__TEXT__.
Let us again restrict the discussion to the following configuration:

enter image description here

Indeed, this seems a bit strange: why can carriers be swept (diffuse) across a monolithic \$p\$ base in a NPN structure, but can't be transported between two adjacent \$p\$ sides of diodes via a metal wire? Why does metal cause such a difference?

Metal-semiconductor contact

The answer is rooted in the nature of metal-semiconductor contacts. Such contacts possess a rectifying behavior, which is very similar to the behavior of PN diodes. In fact, if you connect a metal to \$p\$ type semiconductor - the metal behaves like a very heavily doped \$n\$ type. You could call the resulting diode a \$N^{+++}P\$ diode, but they are more widely known as Schottky diodes.

enter image description here

However, if each contact is equivalent to a Schottky diode, then why don't we take these diodes into account when analyzing even a standalone PN diode? This diode has two contacts, therefore it should be represented as a PN diode sandwiched between two Schottky diodes, right? Well, if this was the case then semiconductors would never get the importance they have today.

Recall that the distribution of width of the depletion region in a regular PN diode is governed by the relative doping levels of the \$p\$ and \$n\$ regions - the depletion region extends mostly into the lighter doped side. A metal-semiconductor junction is the extreme case of a PN junction - the depletion region is present on the semiconductor side only, and the more heavily the semiconductor is doped the narrower this depletion region:

$$W_{dep} \propto \frac{1}{\sqrt {N}} $$

When the width of depletion region becomes very small, a quantum-mechanical effect called tunneling appears. In a very simplified manner, you can think of charge carriers as being capable of "passing right trough the wall" - they can disappear at one side of the junction and reappear at the other side. This effect allows charge carriers to overcome the rectification restriction imposed by a metal-semiconductor junction - they may now be swept in any direction across the junction. Since the rate at which carriers tunnel across the junction may be shown to have linear dependence on applied bias - these tunneling contacts are known as Schottky Ohmic contacts, or simply Ohmic contacts.

__JOB A__.
In the passage on metal-semiconductor contacts, swap "NPN structure" for "bipolar transistor" and write out the part that opens with the words containing "Let us again" and closes with "such a difference?".

__DATA RECORDS__.
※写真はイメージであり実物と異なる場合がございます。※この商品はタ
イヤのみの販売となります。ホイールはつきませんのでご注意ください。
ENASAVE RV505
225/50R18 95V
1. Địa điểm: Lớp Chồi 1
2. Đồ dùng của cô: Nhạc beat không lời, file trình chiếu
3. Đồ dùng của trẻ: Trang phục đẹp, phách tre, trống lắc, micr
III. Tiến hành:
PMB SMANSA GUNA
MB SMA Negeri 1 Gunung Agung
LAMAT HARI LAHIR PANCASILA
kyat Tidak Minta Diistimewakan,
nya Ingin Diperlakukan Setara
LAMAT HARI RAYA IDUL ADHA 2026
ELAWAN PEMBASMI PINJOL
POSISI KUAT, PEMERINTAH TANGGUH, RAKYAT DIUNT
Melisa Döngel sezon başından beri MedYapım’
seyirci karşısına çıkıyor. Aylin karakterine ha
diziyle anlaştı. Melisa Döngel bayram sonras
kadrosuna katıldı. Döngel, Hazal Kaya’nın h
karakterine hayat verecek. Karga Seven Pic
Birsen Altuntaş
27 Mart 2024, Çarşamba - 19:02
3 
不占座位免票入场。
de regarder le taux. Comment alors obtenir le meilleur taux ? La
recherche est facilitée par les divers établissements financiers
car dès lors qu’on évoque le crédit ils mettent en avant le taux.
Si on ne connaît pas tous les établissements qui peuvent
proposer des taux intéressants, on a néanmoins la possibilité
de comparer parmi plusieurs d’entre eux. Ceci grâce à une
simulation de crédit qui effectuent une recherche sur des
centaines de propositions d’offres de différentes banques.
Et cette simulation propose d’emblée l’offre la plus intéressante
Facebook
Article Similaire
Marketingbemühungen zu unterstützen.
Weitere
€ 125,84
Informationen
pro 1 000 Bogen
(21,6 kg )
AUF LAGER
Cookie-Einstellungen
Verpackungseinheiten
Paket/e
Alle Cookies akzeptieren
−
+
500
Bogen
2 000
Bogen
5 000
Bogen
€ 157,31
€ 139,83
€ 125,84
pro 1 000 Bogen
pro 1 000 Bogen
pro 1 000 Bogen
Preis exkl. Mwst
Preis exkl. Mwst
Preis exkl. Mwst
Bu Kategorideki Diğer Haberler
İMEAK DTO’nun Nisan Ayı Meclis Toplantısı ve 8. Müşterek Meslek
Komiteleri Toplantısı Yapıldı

__JOB B__.
Output every line of all the entries as a numbered list, leaving out any blank lines.

__EXERCISE OUTPUT A__.
Let us again restrict the discussion to the following configuration:

enter image description here

Indeed, this seems a bit strange: why can carriers be swept (diffuse) across a monolithic \$p\$ base in a bipolar transistor, but can't be transported between two adjacent \$p\$ sides of diodes via a metal wire? Why does metal cause such a difference?

__EXERCISE OUTPUT B__.
1. ※写真はイメージであり実物と異なる場合がございます。※この商品はタ
2. イヤのみの販売となります。ホイールはつきませんのでご注意ください。
3. ENASAVE RV505
4. 225/50R18 95V
5. 1. Địa điểm: Lớp Chồi 1
6. 2. Đồ dùng của cô: Nhạc beat không lời, file trình chiếu
7. 3. Đồ dùng của trẻ: Trang phục đẹp, phách tre, trống lắc, micr
8. III. Tiến hành:
9. PMB SMANSA GUNA
10. MB SMA Negeri 1 Gunung Agung
11. LAMAT HARI LAHIR PANCASILA
12. kyat Tidak Minta Diistimewakan,
13. nya Ingin Diperlakukan Setara
14. LAMAT HARI RAYA IDUL ADHA 2026
15. ELAWAN PEMBASMI PINJOL
16. POSISI KUAT, PEMERINTAH TANGGUH, RAKYAT DIUNT
17. Melisa Döngel sezon başından beri MedYapım’
18. seyirci karşısına çıkıyor. Aylin karakterine ha
19. diziyle anlaştı. Melisa Döngel bayram sonras
20. kadrosuna katıldı. Döngel, Hazal Kaya’nın h
21. karakterine hayat verecek. Karga Seven Pic
22. Birsen Altuntaş
23. 27 Mart 2024, Çarşamba - 19:02
24. 3 
25. 不占座位免票入场。
26. de regarder le taux. Comment alors obtenir le meilleur taux ? La
27. recherche est facilitée par les divers établissements financiers
28. car dès lors qu’on évoque le crédit ils mettent en avant le taux.
29. Si on ne connaît pas tous les établissements qui peuvent
30. proposer des taux intéressants, on a néanmoins la possibilité
31. de comparer parmi plusieurs d’entre eux. Ceci grâce à une
32. simulation de crédit qui effectuent une recherche sur des
33. centaines de propositions d’offres de différentes banques.
34. Et cette simulation propose d’emblée l’offre la plus intéressante
35. Facebook
36. Article Similaire
37. Marketingbemühungen zu unterstützen.
38. Weitere
39. € 125,84
40. Informationen
41. pro 1 000 Bogen
42. (21,6 kg )
43. AUF LAGER
44. Cookie-Einstellungen
45. Verpackungseinheiten
46. Paket/e
47. Alle Cookies akzeptieren
48. −
49. +
50. 500
51. Bogen
52. 2 000
53. Bogen
54. 5 000
55. Bogen
56. € 157,31
57. € 139,83
58. € 125,84
59. pro 1 000 Bogen
60. pro 1 000 Bogen
61. pro 1 000 Bogen
62. Preis exkl. Mwst
63. Preis exkl. Mwst
64. Preis exkl. Mwst
65. Bu Kategorideki Diğer Haberler
66. İMEAK DTO’nun Nisan Ayı Meclis Toplantısı ve 8. Müşterek Meslek
67. Komiteleri Toplantısı Yapıldı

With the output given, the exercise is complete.